Text for analysis
—————
Nervous breakdowns, coma, lack of sleep, eating disorders, overstress, panic attacks and a great many private lessons mark the annual nightmare coinciding with the Thanawiya Amma examinations in Egypt. These exams lead to the Egyptian General Secondary Education Certificate and serve as the entrance examination for Egyptian public universities.
With Thanawiya Amma ongoing and coming to an end in a few days from now, and in an attempt to find out “What’s it all about?” Watani talked to those involved in the dilemma.

Students and parents
“I can’t stop worrying; I wish I could bat an eye and this nightmare would be over and I would be enrolled in the college or university of my dreams,” was the feeling expressed by Thanawiya Amma student Rami Magdy. “I’m so spent. I wish I could fall into a deep sleep,” he said.
Another student, Mariz Kyrillos, wants to complete her Thanawiya Amma exams just to, “get rid of my mother’s nagging.”
“I’ve done my best throughout the year, and now I expect the result,” student Peter Muhab told Watani. Another student, Yasmine Mustafa, finds herself weeping incessantly. “I feel that I can’t remember a thing. I don’t know what will happen if I don’t score well and can’t enrol in my university of choice,” she says.
We also talked to parents, many of whom are putting pressure on their children. “I am waiting to collect the harvest of the years,” one mother told us. “I am praying that my son could achieve what I couldn’t do myself.”
—————
Material shown
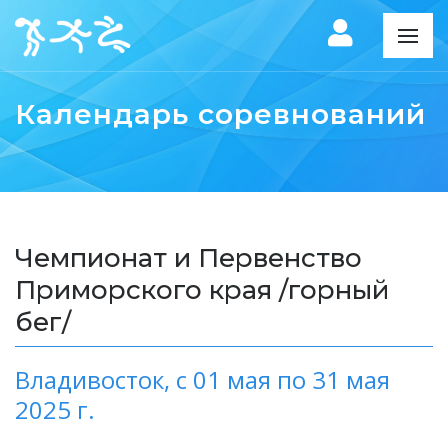
Календарь соревнований
Чемпионат и Первенство
Приморского края /горный
бег/
Владивосток,
с 01 мая по 31 мая
2025 г.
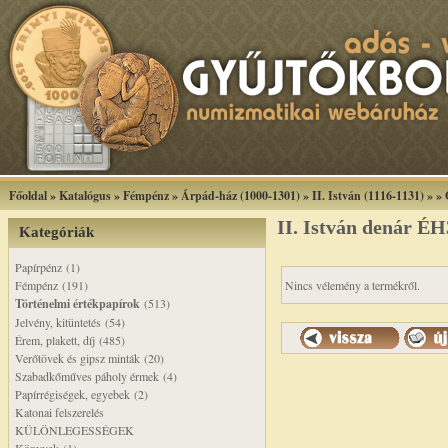
Főoldal
»
Katalógus
»
Fémpénz
»
Árpád-ház (1000-1301)
»
II. István (1116-1131)
»
»
II. István denár É
Kategóriák
Papírpénz (1)
Fémpénz (191)
Nincs vélemény a termékről.
Történelmi értékpapírok
(513)
Jelvény, kitüntetés (54)
Érem, plakett, díj (485)
Verőtövek és gipsz minták (20)
Szabadkőműves páholy érmek (4)
Papírrégiségek, egyebek (2)
Katonai felszerelés
KÜLÖNLEGESSÉGEK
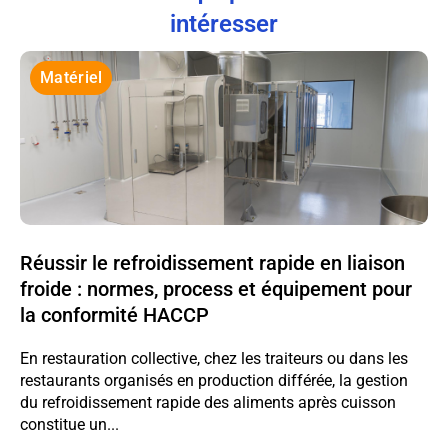
intéresser
Matériel
Réussir le refroidissement rapide en liaison
froide : normes, process et équipement pour
la conformité HACCP
En restauration collective, chez les traiteurs ou dans les
restaurants organisés en production différée, la gestion
du refroidissement rapide des aliments après cuisson
constitue un...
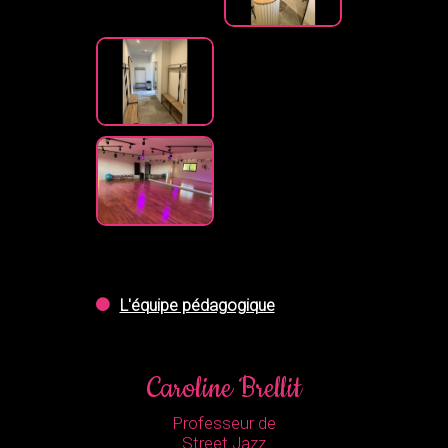
L'équipe pédagogique
Caroline Brellit
Professeur de
Street Jazz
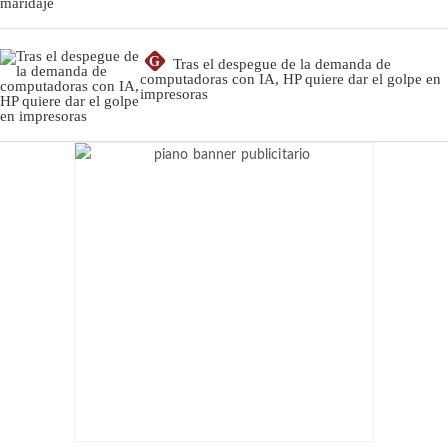
G
Tras el despegue de la demanda de
computadoras con IA, HP quiere dar el golpe en
impresoras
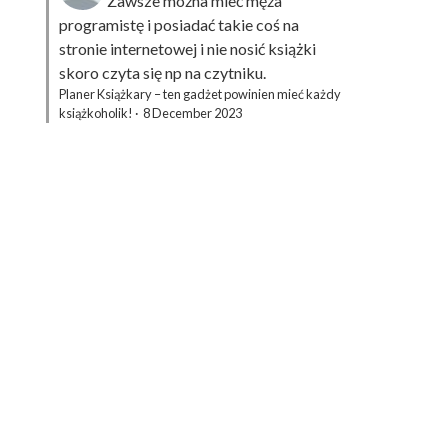
Zawsze można mieć męża
programistę i posiadać takie coś na
stronie internetowej i nie nosić książki
skoro czyta się np na czytniku.
Planer Książkary – ten gadżet powinien mieć każdy
książkoholik!
·
8 December 2023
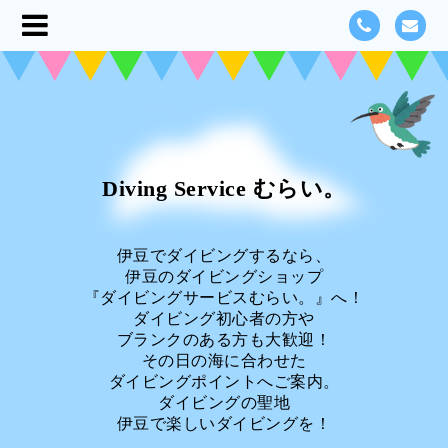
Diving Service むらい。
伊豆でダイビングするなら、
伊豆のダイビングショップ
『ダイビングサービスむらい。』へ！
ダイビング初心者の方や
ブランクのある方も大歓迎！
その日の海に合わせた
ダイビングポイントへご案内。
ダイビングの聖地
伊豆で楽しいダイビングを！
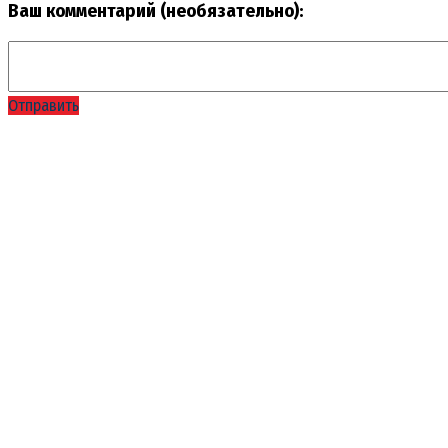
Ваш комментарий (необязательно):
Отправить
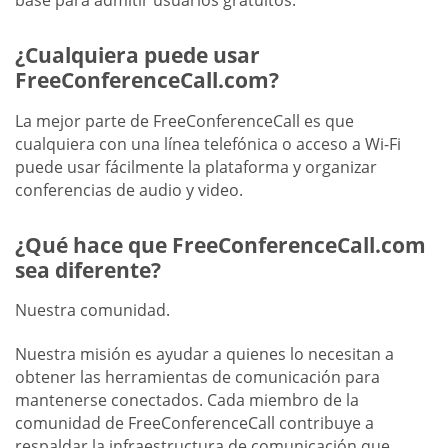
base para admitir usuarios gratuitos.
¿Cualquiera puede usar
FreeConferenceCall.com?
La mejor parte de FreeConferenceCall es que
cualquiera con una línea telefónica o acceso a Wi-Fi
puede usar fácilmente la plataforma y organizar
conferencias de audio y video.
¿Qué hace que FreeConferenceCall.com
sea diferente?
Nuestra comunidad.
Nuestra misión es ayudar a quienes lo necesitan a
obtener las herramientas de comunicación para
mantenerse conectados. Cada miembro de la
comunidad de FreeConferenceCall contribuye a
respaldar la infraestructura de comunicación que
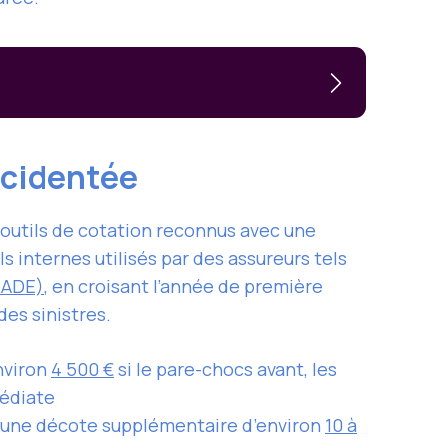
accidentée
outils de cotation reconnus avec une
ils internes utilisés par des assureurs tels
RADE)
, en croisant l’année de première
 des sinistres.
nviron
4 500 €
si le pare-chocs avant, les
médiate
 une décote supplémentaire d’environ
10 à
—————
Activity list
A – Render this sentence from the Thanawiya Amma article in Spanish: "These exams lead to the Egyptian General Secondary Education Certificate and serve as the entrance examination for Egyptian public universities."
B – In the Thanawiya Amma article, which student wants to finish the exams to get rid of her mother's nagging?
C – Please reproduce the passage of the Thanawiya Amma article starting with "Nervous breakdowns, coma, lack" and going on through "in the dilemma.".
The entries are separate material from the Thanawiya Amma article.

Solved tasks
A – Estos exámenes conducen al Certificado General de Educación Secundaria de Egipto y sirven como examen de ingreso a las universidades públicas egipcias.

B – Mariz Kyrillos.

C –
Nervous breakdowns, coma, lack of sleep, eating disorders, overstress, panic attacks and a great many private lessons mark the annual nightmare coinciding with the Thanawiya Amma examinations in Egypt. These exams lead to the Egyptian General Secondary Education Certificate and serve as the entrance examination for Egyptian public universities.
With Thanawiya Amma ongoing and coming to an end in a few days from now, and in an attempt to find out “What’s it all about?” Watani talked to those involved in the dilemma.